• TASK GOAL:
Copy every line below that has the word "Executive" in it.

___ EXTRACTED DATA

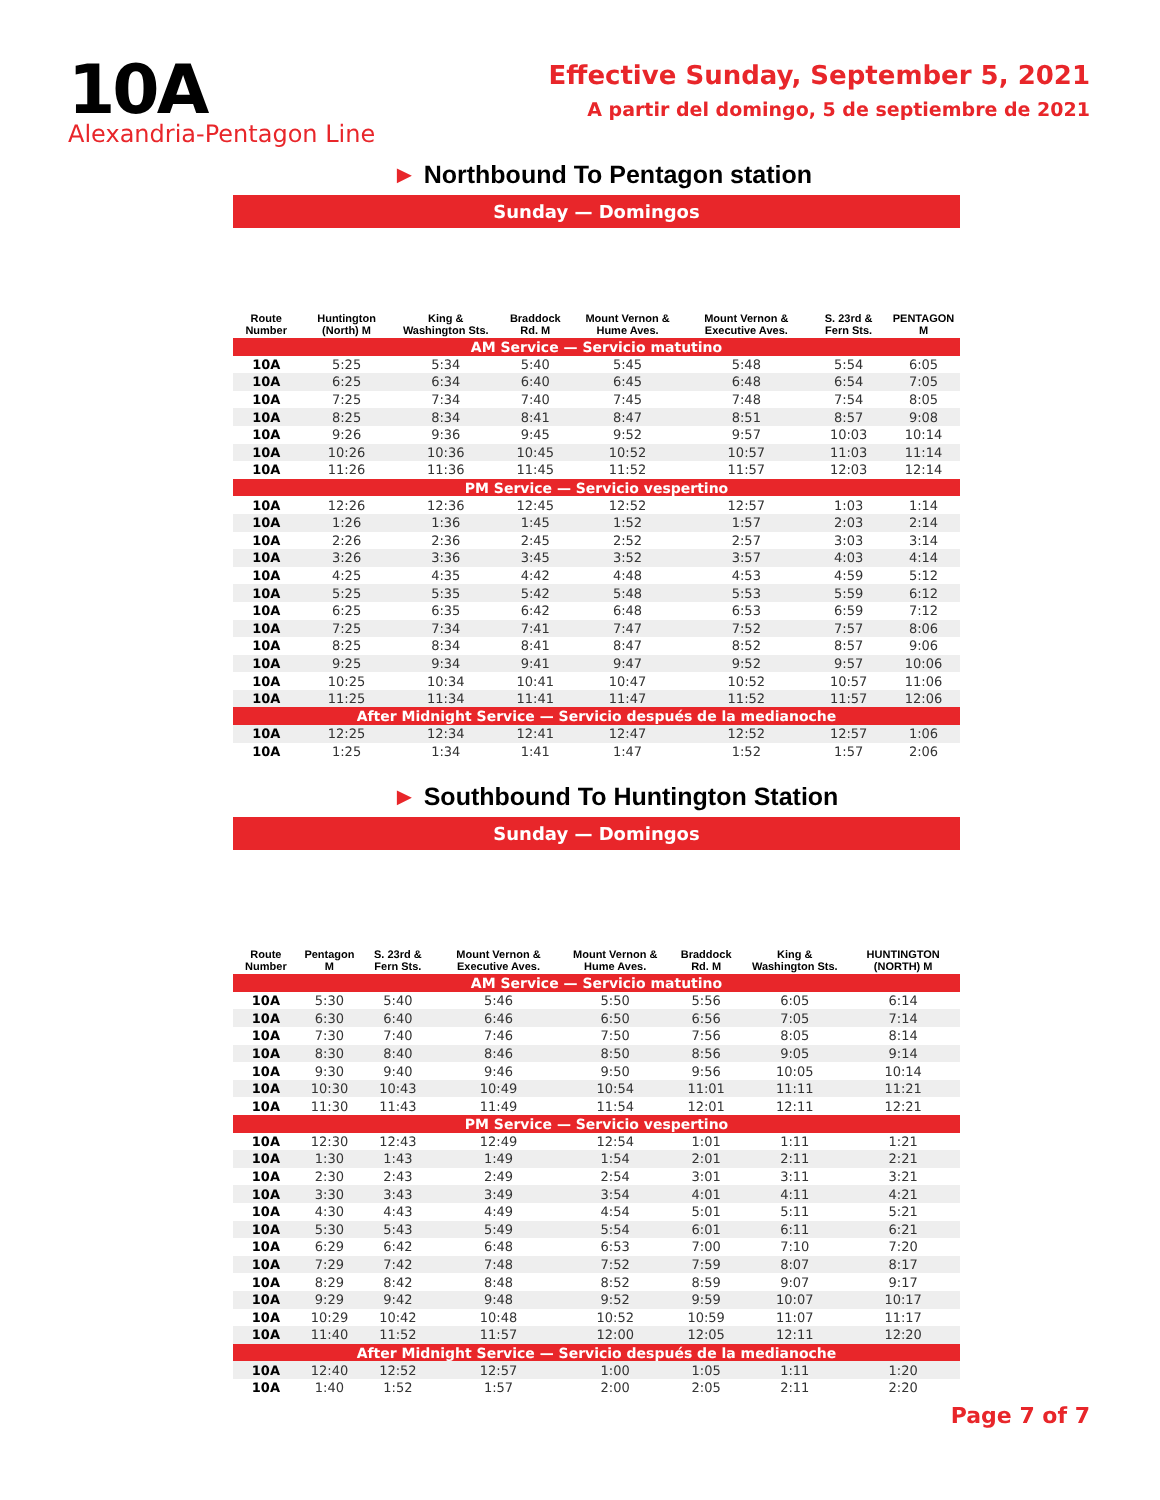10A
Alexandria-Pentagon Line
Effective Sunday, September 5, 2021
A partir del domingo, 5 de septiembre de 2021
► Northbound To Pentagon station
Sunday — Domingos
| Route Number | Huntington (North) M | King & Washington Sts. | Braddock Rd. M | Mount Vernon & Hume Aves. | Mount Vernon & Executive Aves. | S. 23rd & Fern Sts. | PENTAGON M |
| --- | --- | --- | --- | --- | --- | --- | --- |
| AM Service — Servicio matutino | | | | | | | |
| 10A | 5:25 | 5:34 | 5:40 | 5:45 | 5:48 | 5:54 | 6:05 |
| 10A | 6:25 | 6:34 | 6:40 | 6:45 | 6:48 | 6:54 | 7:05 |
| 10A | 7:25 | 7:34 | 7:40 | 7:45 | 7:48 | 7:54 | 8:05 |
| 10A | 8:25 | 8:34 | 8:41 | 8:47 | 8:51 | 8:57 | 9:08 |
| 10A | 9:26 | 9:36 | 9:45 | 9:52 | 9:57 | 10:03 | 10:14 |
| 10A | 10:26 | 10:36 | 10:45 | 10:52 | 10:57 | 11:03 | 11:14 |
| 10A | 11:26 | 11:36 | 11:45 | 11:52 | 11:57 | 12:03 | 12:14 |
| PM Service — Servicio vespertino | | | | | | | |
| 10A | 12:26 | 12:36 | 12:45 | 12:52 | 12:57 | 1:03 | 1:14 |
| 10A | 1:26 | 1:36 | 1:45 | 1:52 | 1:57 | 2:03 | 2:14 |
| 10A | 2:26 | 2:36 | 2:45 | 2:52 | 2:57 | 3:03 | 3:14 |
| 10A | 3:26 | 3:36 | 3:45 | 3:52 | 3:57 | 4:03 | 4:14 |
| 10A | 4:25 | 4:35 | 4:42 | 4:48 | 4:53 | 4:59 | 5:12 |
| 10A | 5:25 | 5:35 | 5:42 | 5:48 | 5:53 | 5:59 | 6:12 |
| 10A | 6:25 | 6:35 | 6:42 | 6:48 | 6:53 | 6:59 | 7:12 |
| 10A | 7:25 | 7:34 | 7:41 | 7:47 | 7:52 | 7:57 | 8:06 |
| 10A | 8:25 | 8:34 | 8:41 | 8:47 | 8:52 | 8:57 | 9:06 |
| 10A | 9:25 | 9:34 | 9:41 | 9:47 | 9:52 | 9:57 | 10:06 |
| 10A | 10:25 | 10:34 | 10:41 | 10:47 | 10:52 | 10:57 | 11:06 |
| 10A | 11:25 | 11:34 | 11:41 | 11:47 | 11:52 | 11:57 | 12:06 |
| After Midnight Service — Servicio después de la medianoche | | | | | | | |
| 10A | 12:25 | 12:34 | 12:41 | 12:47 | 12:52 | 12:57 | 1:06 |
| 10A | 1:25 | 1:34 | 1:41 | 1:47 | 1:52 | 1:57 | 2:06 |
► Southbound To Huntington Station
Sunday — Domingos
| Route Number | Pentagon M | S. 23rd & Fern Sts. | Mount Vernon & Executive Aves. | Mount Vernon & Hume Aves. | Braddock Rd. M | King & Washington Sts. | HUNTINGTON (NORTH) M |
| --- | --- | --- | --- | --- | --- | --- | --- |
| AM Service — Servicio matutino | | | | | | | |
| 10A | 5:30 | 5:40 | 5:46 | 5:50 | 5:56 | 6:05 | 6:14 |
| 10A | 6:30 | 6:40 | 6:46 | 6:50 | 6:56 | 7:05 | 7:14 |
| 10A | 7:30 | 7:40 | 7:46 | 7:50 | 7:56 | 8:05 | 8:14 |
| 10A | 8:30 | 8:40 | 8:46 | 8:50 | 8:56 | 9:05 | 9:14 |
| 10A | 9:30 | 9:40 | 9:46 | 9:50 | 9:56 | 10:05 | 10:14 |
| 10A | 10:30 | 10:43 | 10:49 | 10:54 | 11:01 | 11:11 | 11:21 |
| 10A | 11:30 | 11:43 | 11:49 | 11:54 | 12:01 | 12:11 | 12:21 |
| PM Service — Servicio vespertino | | | | | | | |
| 10A | 12:30 | 12:43 | 12:49 | 12:54 | 1:01 | 1:11 | 1:21 |
| 10A | 1:30 | 1:43 | 1:49 | 1:54 | 2:01 | 2:11 | 2:21 |
| 10A | 2:30 | 2:43 | 2:49 | 2:54 | 3:01 | 3:11 | 3:21 |
| 10A | 3:30 | 3:43 | 3:49 | 3:54 | 4:01 | 4:11 | 4:21 |
| 10A | 4:30 | 4:43 | 4:49 | 4:54 | 5:01 | 5:11 | 5:21 |
| 10A | 5:30 | 5:43 | 5:49 | 5:54 | 6:01 | 6:11 | 6:21 |
| 10A | 6:29 | 6:42 | 6:48 | 6:53 | 7:00 | 7:10 | 7:20 |
| 10A | 7:29 | 7:42 | 7:48 | 7:52 | 7:59 | 8:07 | 8:17 |
| 10A | 8:29 | 8:42 | 8:48 | 8:52 | 8:59 | 9:07 | 9:17 |
| 10A | 9:29 | 9:42 | 9:48 | 9:52 | 9:59 | 10:07 | 10:17 |
| 10A | 10:29 | 10:42 | 10:48 | 10:52 | 10:59 | 11:07 | 11:17 |
| 10A | 11:40 | 11:52 | 11:57 | 12:00 | 12:05 | 12:11 | 12:20 |
| After Midnight Service — Servicio después de la medianoche | | | | | | | |
| 10A | 12:40 | 12:52 | 12:57 | 1:00 | 1:05 | 1:11 | 1:20 |
| 10A | 1:40 | 1:52 | 1:57 | 2:00 | 2:05 | 2:11 | 2:20 |
Page 7 of 7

______

• EXERCISE RESULT:
| Route Number | Huntington (North) M | King & Washington Sts. | Braddock Rd. M | Mount Vernon & Hume Aves. | Mount Vernon & Executive Aves. | S. 23rd & Fern Sts. | PENTAGON M |
| Route Number | Pentagon M | S. 23rd & Fern Sts. | Mount Vernon & Executive Aves. | Mount Vernon & Hume Aves. | Braddock Rd. M | King & Washington Sts. | HUNTINGTON (NORTH) M |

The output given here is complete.